▶ _Written tasks_
1. In the article on Dansefeber season 2, who finished in third place?
2. Check each statement against the article on Dansefeber season 2 and answer yes or no, quoting the words that settle it: (a) Season two was the first time Henriette Lien hosted the show. (b) The top prize was 500,000 Norwegian kroner. (c) The show airs on the TVNorge network.
3. Pick up the article on Dansefeber season 2 after its last sentence and keep writing it.

▶ _Source document_
** begin **

- Hosted by: Henriette Lien
- Judges: Merete Lingjærde Geir Bie Vibeke Sørlie
- Winner: Hanna Mjåvatn
- Runner-up: Eric C. Nærbø
- Finals venue: Lillestrøm Kultitsenter

Release
- Original network: TVNorge

Season chronology
- ← Previous Season 1

= Dansefeber season 2 =

Dansefeber is a Norwegian television reality program and dance competition airing on the TVNorge network. The show is a version of the US original version So You Think You Can Dance. Season two premiered with Merete Lingjærde, Geir Bie and Vibeke Sørlie as permanent judges and Henriette Lien returning to host. Contemporary dancer Hanna Mjåvatn was crowned Norway's Favourite Dancer and the top prize of 500,000 norwegian kroner, as the first female dancer to win the competition in every version of the show. Runner-up was hip-hop dancer Eric Nærbø, with jazz dancer Michelle Purvis finishing 3rd, and Latin ballroom dancer Bjørn Holthe finishing 4th.

** end **

▶ _Raw data_
** begin **

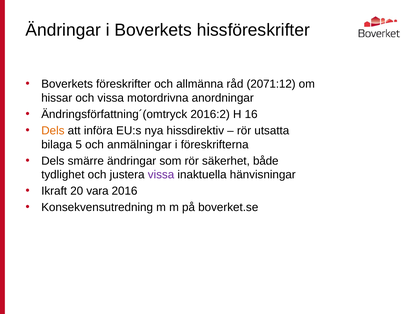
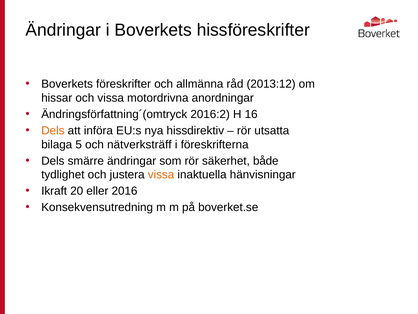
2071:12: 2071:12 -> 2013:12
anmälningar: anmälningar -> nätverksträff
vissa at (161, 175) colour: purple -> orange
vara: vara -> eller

** end **

▶ _The answers_
1. Jazz dancer Michelle Purvis finished third.

2.
(a) No: "Henriette Lien returning to host"
(b) Yes: "the top prize of 500,000 norwegian kroner"
(c) Yes: "airing on the TVNorge network"

3.
== Audition ==
=== Cities ===
Open auditions for this season were held in the following cities:
- Oslo
- Bergen
- Trondheim

=== Format ===
The format is the same as So You Think You Can Dance (US) season 2-present; the dancer could:
- Be sent straight home, because the judges did not think the dancer was good enough
- Be sent straight to the "Fever Days", same as Las Vegas Week in the US version
- Be sent to the choreography round, where the dancer will be asked to learn a choreography later hi in the day, and based on that, the judges decides who will go through to the "Fever Days"

=== The Fever Days ===
The Fever Days were held in Oslo. The "Fever Days" is the same as Las Vegas week in the US version, where the dancers will be asked to learn different styles of dance in a workshop. After all the challenges, the judges picks the top 20 finalists, 10 female and 10 male from all over Norway.

== Finals ==
=== Elimination chart ===

Contestants are in reverse chronological order of elimination.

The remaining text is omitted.